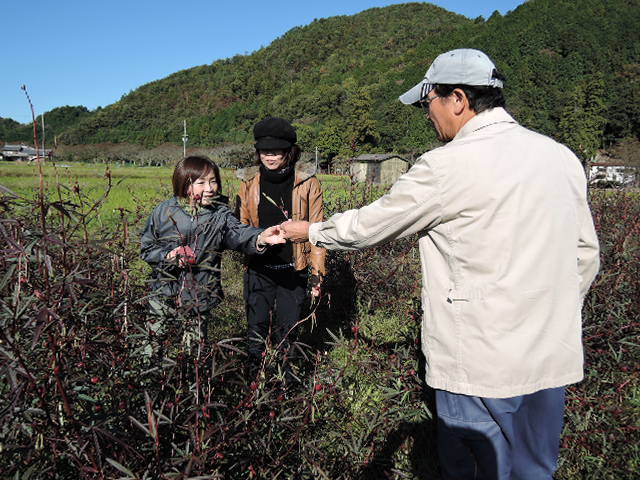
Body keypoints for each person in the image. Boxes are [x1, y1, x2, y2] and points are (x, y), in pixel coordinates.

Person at [281, 49, 600, 479]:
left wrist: (312, 232)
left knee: (471, 465)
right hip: (548, 355)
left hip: (479, 358)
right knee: (534, 469)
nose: (426, 116)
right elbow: (585, 254)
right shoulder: (558, 156)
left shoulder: (448, 164)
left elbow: (373, 224)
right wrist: (550, 309)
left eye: (426, 103)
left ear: (457, 99)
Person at [140, 155, 285, 356]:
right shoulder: (164, 212)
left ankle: (191, 385)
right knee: (153, 346)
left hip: (199, 294)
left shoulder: (220, 215)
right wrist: (168, 255)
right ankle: (151, 384)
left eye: (213, 181)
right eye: (201, 182)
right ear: (184, 183)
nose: (209, 188)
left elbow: (238, 233)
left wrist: (260, 237)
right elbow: (146, 248)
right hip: (163, 291)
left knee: (193, 353)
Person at [235, 117, 326, 374]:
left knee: (288, 334)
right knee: (256, 331)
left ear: (290, 151)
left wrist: (317, 274)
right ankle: (253, 385)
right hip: (258, 270)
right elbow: (240, 228)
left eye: (276, 151)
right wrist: (257, 241)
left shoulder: (308, 183)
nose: (270, 157)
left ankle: (284, 388)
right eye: (265, 151)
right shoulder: (248, 183)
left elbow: (319, 231)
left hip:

### EXERCISE PROMPT:
All lines of the data above that include the word "wrist" must be shown.

### RESULT OF THE EXERCISE:
left wrist: (312, 232)
right wrist: (550, 309)
right wrist: (168, 255)
left wrist: (260, 237)
left wrist: (317, 274)
right wrist: (257, 241)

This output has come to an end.